As an example, he noted that strain rate imaging indices (myocardial strain and strain rate) are useful in detecting the magnitude and rate of myocardial deformation in asymptomatic patients with severe mitral regurgitation. Estimation of myocardial shortening and thickening reflect the radial mechanics of the heart and provide a sensitive means for detecting regional myocardial dysfunction, including ischemia. Formulas have been developed to identify patients at risk of myocardial damage based on passive load, tissue elasticity, and regional deformation.

Acute ischemia causes systolic deformation, which leads to postsystolic thickening. Increased afterload significantly worsens regional systolic and diastolic dysfunction, while progression of regional ischemia results in the loss of relaxation.

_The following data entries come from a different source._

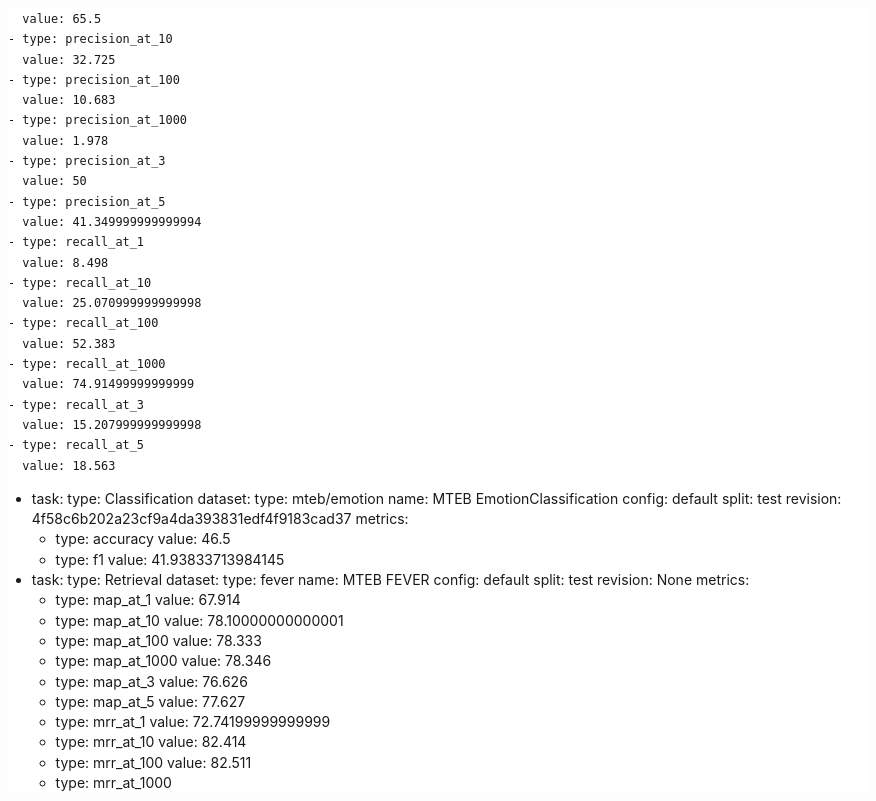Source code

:       value: 65.5
    - type: precision_at_10
      value: 32.725
    - type: precision_at_100
      value: 10.683
    - type: precision_at_1000
      value: 1.978
    - type: precision_at_3
      value: 50
    - type: precision_at_5
      value: 41.349999999999994
    - type: recall_at_1
      value: 8.498
    - type: recall_at_10
      value: 25.070999999999998
    - type: recall_at_100
      value: 52.383
    - type: recall_at_1000
      value: 74.91499999999999
    - type: recall_at_3
      value: 15.207999999999998
    - type: recall_at_5
      value: 18.563
  - task:
      type: Classification
    dataset:
      type: mteb/emotion
      name: MTEB EmotionClassification
      config: default
      split: test
      revision: 4f58c6b202a23cf9a4da393831edf4f9183cad37
    metrics:
    - type: accuracy
      value: 46.5
    - type: f1
      value: 41.93833713984145
  - task:
      type: Retrieval
    dataset:
      type: fever
      name: MTEB FEVER
      config: default
      split: test
      revision: None
    metrics:
    - type: map_at_1
      value: 67.914
    - type: map_at_10
      value: 78.10000000000001
    - type: map_at_100
      value: 78.333
    - type: map_at_1000
      value: 78.346
    - type: map_at_3
      value: 76.626
    - type: map_at_5
      value: 77.627
    - type: mrr_at_1
      value: 72.74199999999999
    - type: mrr_at_10
      value: 82.414
    - type: mrr_at_100
      value: 82.511
    - type: mrr_at_1000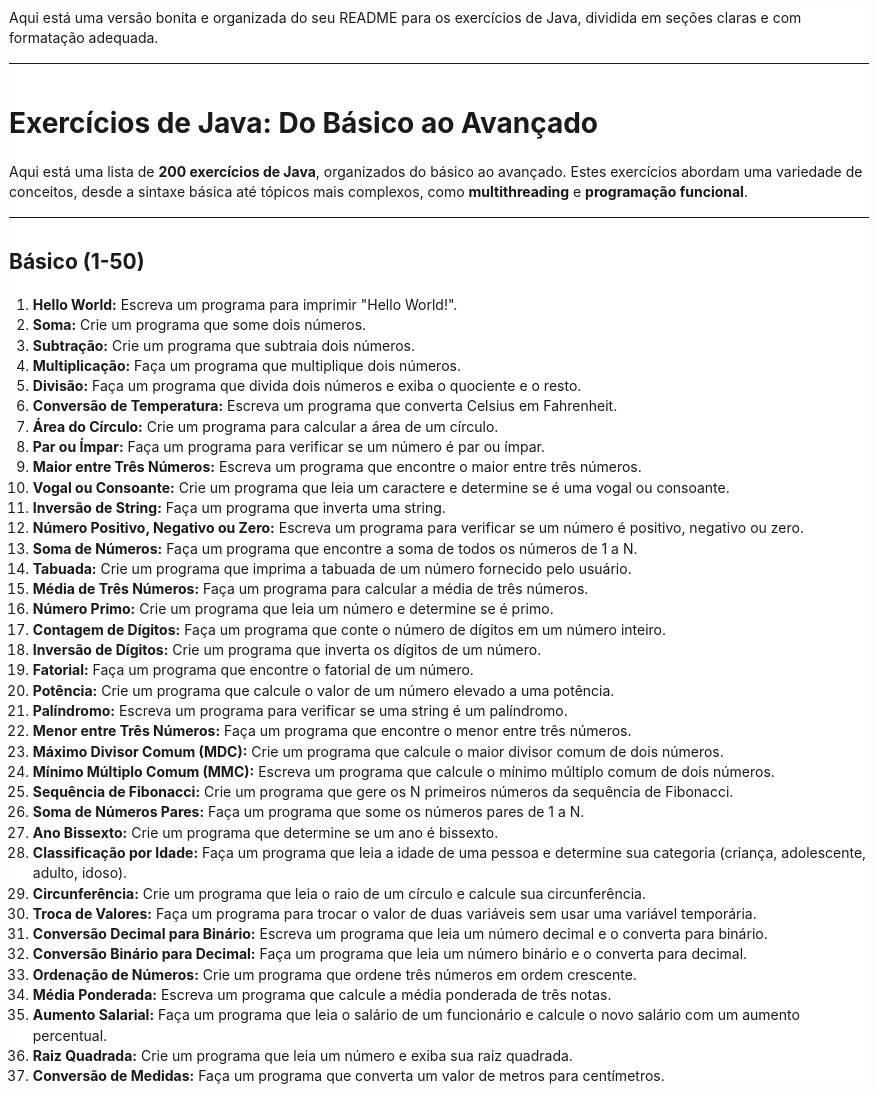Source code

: Aqui está uma versão bonita e organizada do seu README para os exercícios de Java, dividida em seções claras e com formatação adequada.

---

# Exercícios de Java: Do Básico ao Avançado

Aqui está uma lista de **200 exercícios de Java**, organizados do básico ao avançado. Estes exercícios abordam uma variedade de conceitos, desde a sintaxe básica até tópicos mais complexos, como **multithreading** e **programação funcional**.

---

## Básico (1-50)

1. **Hello World:** Escreva um programa para imprimir "Hello World!".
2. **Soma:** Crie um programa que some dois números.
3. **Subtração:** Crie um programa que subtraia dois números.
4. **Multiplicação:** Faça um programa que multiplique dois números.
5. **Divisão:** Faça um programa que divida dois números e exiba o quociente e o resto.
6. **Conversão de Temperatura:** Escreva um programa que converta Celsius em Fahrenheit.
7. **Área do Círculo:** Crie um programa para calcular a área de um círculo.
8. **Par ou Ímpar:** Faça um programa para verificar se um número é par ou ímpar.
9. **Maior entre Três Números:** Escreva um programa que encontre o maior entre três números.
10. **Vogal ou Consoante:** Crie um programa que leia um caractere e determine se é uma vogal ou consoante.
11. **Inversão de String:** Faça um programa que inverta uma string.
12. **Número Positivo, Negativo ou Zero:** Escreva um programa para verificar se um número é positivo, negativo ou zero.
13. **Soma de Números:** Faça um programa que encontre a soma de todos os números de 1 a N.
14. **Tabuada:** Crie um programa que imprima a tabuada de um número fornecido pelo usuário.
15. **Média de Três Números:** Faça um programa para calcular a média de três números.
16. **Número Primo:** Crie um programa que leia um número e determine se é primo.
17. **Contagem de Dígitos:** Faça um programa que conte o número de dígitos em um número inteiro.
18. **Inversão de Dígitos:** Crie um programa que inverta os dígitos de um número.
19. **Fatorial:** Faça um programa que encontre o fatorial de um número.
20. **Potência:** Crie um programa que calcule o valor de um número elevado a uma potência.
21. **Palíndromo:** Escreva um programa para verificar se uma string é um palíndromo.
22. **Menor entre Três Números:** Faça um programa que encontre o menor entre três números.
23. **Máximo Divisor Comum (MDC):** Crie um programa que calcule o maior divisor comum de dois números.
24. **Mínimo Múltiplo Comum (MMC):** Escreva um programa que calcule o mínimo múltiplo comum de dois números.
25. **Sequência de Fibonacci:** Crie um programa que gere os N primeiros números da sequência de Fibonacci.
26. **Soma de Números Pares:** Faça um programa que some os números pares de 1 a N.
27. **Ano Bissexto:** Crie um programa que determine se um ano é bissexto.
28. **Classificação por Idade:** Faça um programa que leia a idade de uma pessoa e determine sua categoria (criança, adolescente, adulto, idoso).
29. **Circunferência:** Crie um programa que leia o raio de um círculo e calcule sua circunferência.
30. **Troca de Valores:** Faça um programa para trocar o valor de duas variáveis sem usar uma variável temporária.
31. **Conversão Decimal para Binário:** Escreva um programa que leia um número decimal e o converta para binário.
32. **Conversão Binário para Decimal:** Faça um programa que leia um número binário e o converta para decimal.
33. **Ordenação de Números:** Crie um programa que ordene três números em ordem crescente.
34. **Média Ponderada:** Escreva um programa que calcule a média ponderada de três notas.
35. **Aumento Salarial:** Faça um programa que leia o salário de um funcionário e calcule o novo salário com um aumento percentual.
36. **Raiz Quadrada:** Crie um programa que leia um número e exiba sua raiz quadrada.
37. **Conversão de Medidas:** Faça um programa que converta um valor de metros para centímetros.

Ischemia followed by reperfusion results in myocardial edema (myocyte swelling and myofibrillar edema) and stunning, or contractile abnormality due to changes in force development [Bragadeesh T et al. Heart. 2007]. The identification of an acute increase in regional wall thickness in a reperfused infarct zone by cardiac ultrasound can be useful for monitoring the presence, extent, and resolution of the edema associated with reperfusion injury [Turschner O et al. Eur Heart J. 2004].

Prof Bijnens concluded that deformation is linked to cardiac force, perfusion, and flow/functional reserves. When there is a difference in force development or deformation in neighboring segments, postsystolic deformation increases. Systolic deformation decreases with decreasing flow and increased transmural fibrosis and myocardial stiffness.